Modified: stable/7/sys/boot/zfs/zfsimpl.c
==============================================================================
--- stable/7/sys/boot/zfs/zfsimpl.c	Mon Jun  7 13:37:13 2010	(r208892)
+++ stable/7/sys/boot/zfs/zfsimpl.c	Mon Jun  7 13:44:04 2010	(r208893)
@@ -914,12 +914,17 @@ zio_read_gang(spa_t *spa, const blkptr_t
 			break;
 	if (!vdev || !vdev->v_read)
 		return (EIO);
-	if (vdev->v_read(vdev, bp, &zio_gb, offset, SPA_GANGBLOCKSIZE))

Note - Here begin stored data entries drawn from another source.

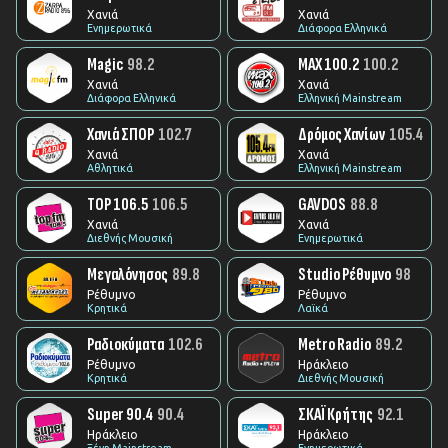
Χανιά
Χανιά
Ενημερωτικά
Διάφορα Ελληνικά
Magic
98.2
MAX 100.2
100.2
Χανιά
Χανιά
Διάφορα Ελληνικά
Ελληνική Mainstream
Χανιά ΣΠΟΡ
102.7
Δρόμος Χανίων
105.4
Χανιά
Χανιά
Αθλητικά
Ελληνική Mainstream
TOP 106.5
106.5
GAVDOS
88.8
Χανιά
Χανιά
Διεθνής Μουσική
Ενημερωτικά
Μεγαλόνησος
89.8
Studio Ρέθυμνο
98
Ρέθυμνο
Ρέθυμνο
Κρητικά
Λαϊκά
Ραδιοκύματα
102.6
Metro Radio
89.2
Ρέθυμνο
Ηράκλειο
Κρητικά
Διεθνής Μουσική
Super 90.4
90.4
ΣΚΑΪ Κρήτης
92.1
Ηράκλειο
Ηράκλειο
Ξένη Mainstream
Ενημερωτικά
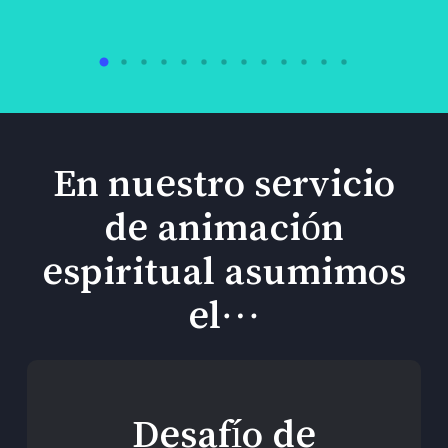
En nuestro servicio
de animación
espiritual asumimos
el…
Desafío de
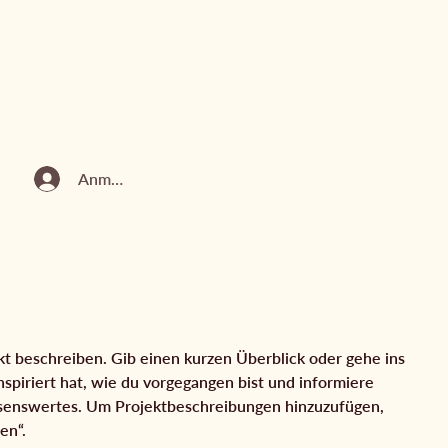
Anmelden
kt beschreiben. Gib einen kurzen Überblick oder gehe ins
nspiriert hat, wie du vorgegangen bist und informiere
senswertes. Um Projektbeschreibungen hinzuzufügen,
en“.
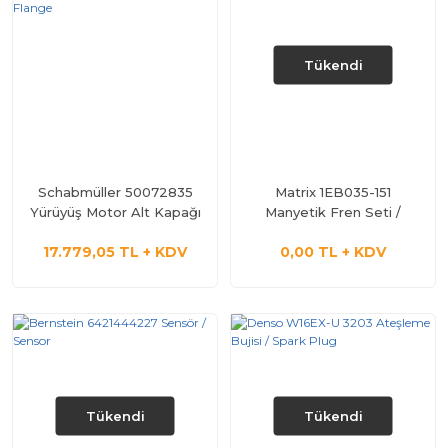
Tükendi
Schabmüller 50072835
Matrix 1EB035-151
Yürüyüş Motor Alt Kapağı
Manyetik Fren Seti /
/ End Cover Flange
Brake Complate
17.779,05 TL + KDV
0,00 TL + KDV
Tükendi
Tükendi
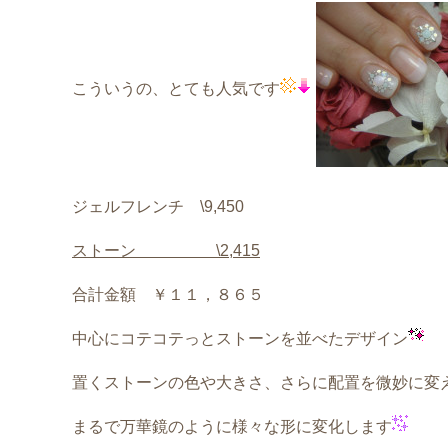
こういうの、とても人気です
ジェルフレンチ \9,450
ストーン \2,415
合計金額 ￥１１，８６５
中心にコテコテっとストーンを並べたデザイン
置くストーンの色や大きさ、さらに配置を微妙に変
まるで万華鏡のように様々な形に変化します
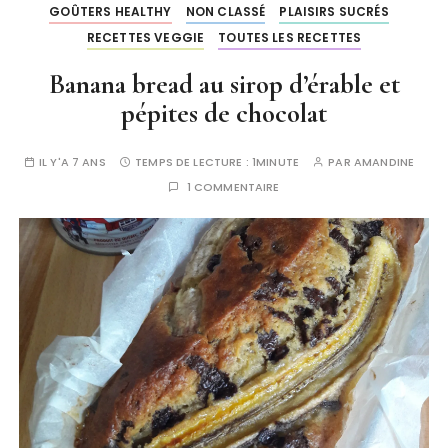
GOÛTERS HEALTHY
NON CLASSÉ
PLAISIRS SUCRÉS
RECETTES VEGGIE
TOUTES LES RECETTES
Banana bread au sirop d’érable et
pépites de chocolat
IL Y'A 7 ANS
TEMPS DE LECTURE :
1MINUTE
PAR
AMANDINE
1 COMMENTAIRE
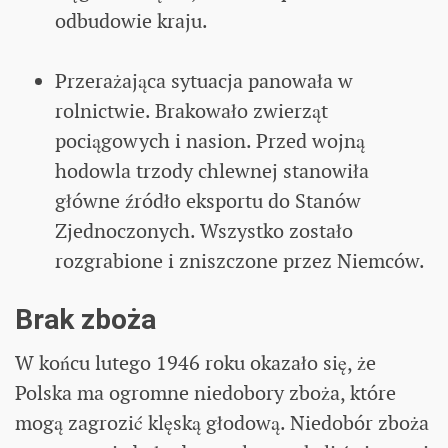
odbudowie kraju.
Przerażająca sytuacja panowała w
rolnictwie. Brakowało zwierząt
pociągowych i nasion. Przed wojną
hodowla trzody chlewnej stanowiła
główne źródło eksportu do Stanów
Zjednoczonych. Wszystko zostało
rozgrabione i zniszczone przez Niemców.
Brak zboża
W końcu lutego 1946 roku okazało się, że
Polska ma ogromne niedobory zboża, które
mogą zagrozić klęską głodową. Niedobór zboża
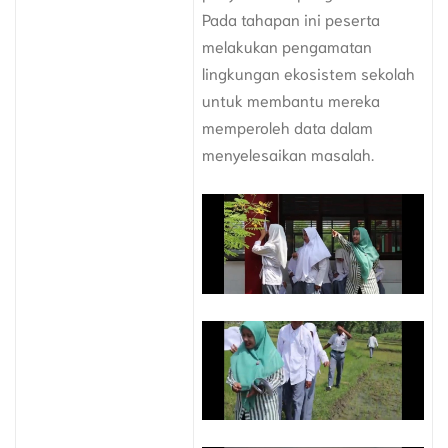
Pada tahapan ini peserta
melakukan pengamatan
lingkungan ekosistem sekolah
untuk membantu mereka
memperoleh data dalam
menyelesaikan masalah.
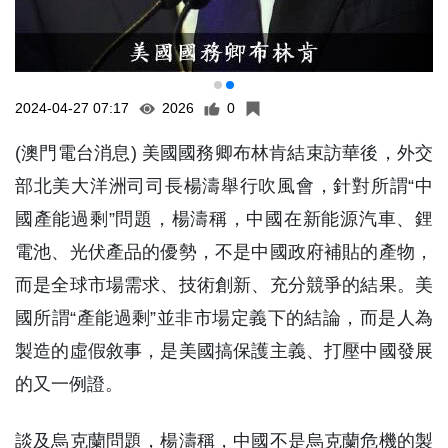
2024-04-27 07:17
2026
0
(澳門電台消息) 美國國務卿布林肯結束訪華後，外交
部北美大洋洲司司長楊濤舉行吹風會，針對所謂“中
國產能過剩”問題，楊濤稱，中國在新能源汽車、鋰
電池、光伏產品的優勢，不是中國政府補貼的產物，
而是全球市場需求、技術創新、充分競爭的結果。美
國所謂“產能過剩”並非市場定義下的結論，而是人為
製造的虛假敘事，是美國搞保護主義、打壓中國發展
的又一例證。
談及烏克蘭問題，楊濤稱，中國不是烏克蘭危機的製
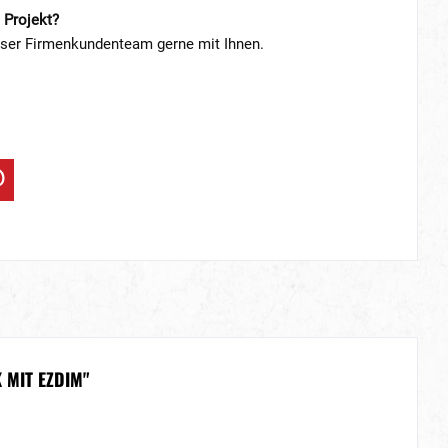
 Projekt?
nser Firmenkundenteam gerne mit Ihnen.
 MIT EZDIM"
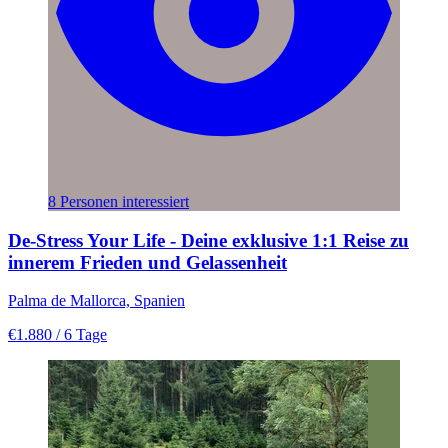
8 Personen interessiert
De-Stress Your Life - Deine exklusive 1:1 Reise zu
innerem Frieden und Gelassenheit
Palma de Mallorca, Spanien
€1.880
/ 6 Tage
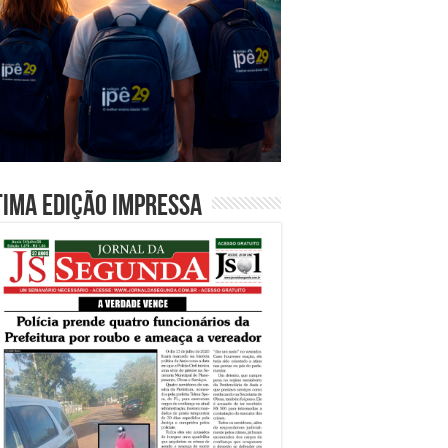
tima edição impressa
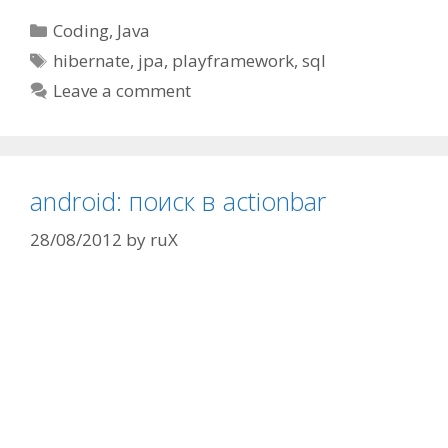
Categories
Coding
,
Java
Tags
hibernate
,
jpa
,
playframework
,
sql
Leave a comment
android: поиск в actionbar
28/08/2012
by
ruX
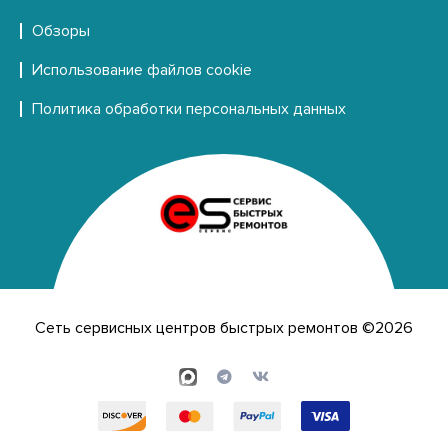
Обзоры
Использование файлов cookie
Политика обработки персональных данных
Сеть сервисных центров быстрых ремонтов ©2026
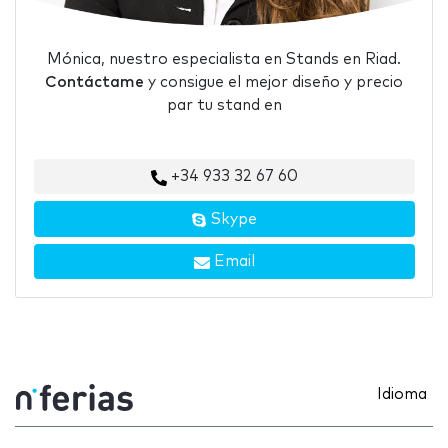
Mónica, nuestro especialista en Stands en Riad.
Contáctame
y consigue el mejor diseño y precio
par tu stand en
+34 933 32 67 60
Skype
Email
Idioma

+	if (vdev->v_read(vdev, NULL, &zio_gb, offset, SPA_GANGBLOCKSIZE))
 		return (EIO);
 
 	for (i = 0; i < SPA_GBH_NBLKPTRS; i++) {
-		if (zio_read(spa, &zio_gb.zg_blkptr[i], buf))
+		blkptr_t *gbp = &zio_gb.zg_blkptr[i];
+
+		if (BP_IS_HOLE(gbp))
+			continue;
+		if (zio_read(spa, gbp, buf))
 			return (EIO);
+		buf = (char*)buf + BP_GET_PSIZE(gbp);
 	}
  
 	return (0);
@@ -950,9 +955,8 @@ zio_read(spa_t *spa, const blkptr_t *bp,
 			continue;
 
 		if (DVA_GET_GANG(dva)) {
-			printf("ZFS: gang block detected!\n");
 			if (zio_read_gang(spa, bp, dva, buf))
-				return (EIO); 
+				continue;
 		} else {
 			vdevid = DVA_GET_VDEV(dva);
 			offset = DVA_GET_OFFSET(dva);
_______________________________________________
svn-src-all@freebsd.org mailing list
http://lists.freebsd.org/mailman/listinfo/svn-src-all
To unsubscribe, send any mail to "svn-src-all-unsubscribe@freebsd.org"
Comment 24 Andriy Gapon freebsd_committer freebsd_triage 2010-06-07 15:03:31 UTC
State Changed
From-To: patched->closed

Should be resolved now in all stable branches.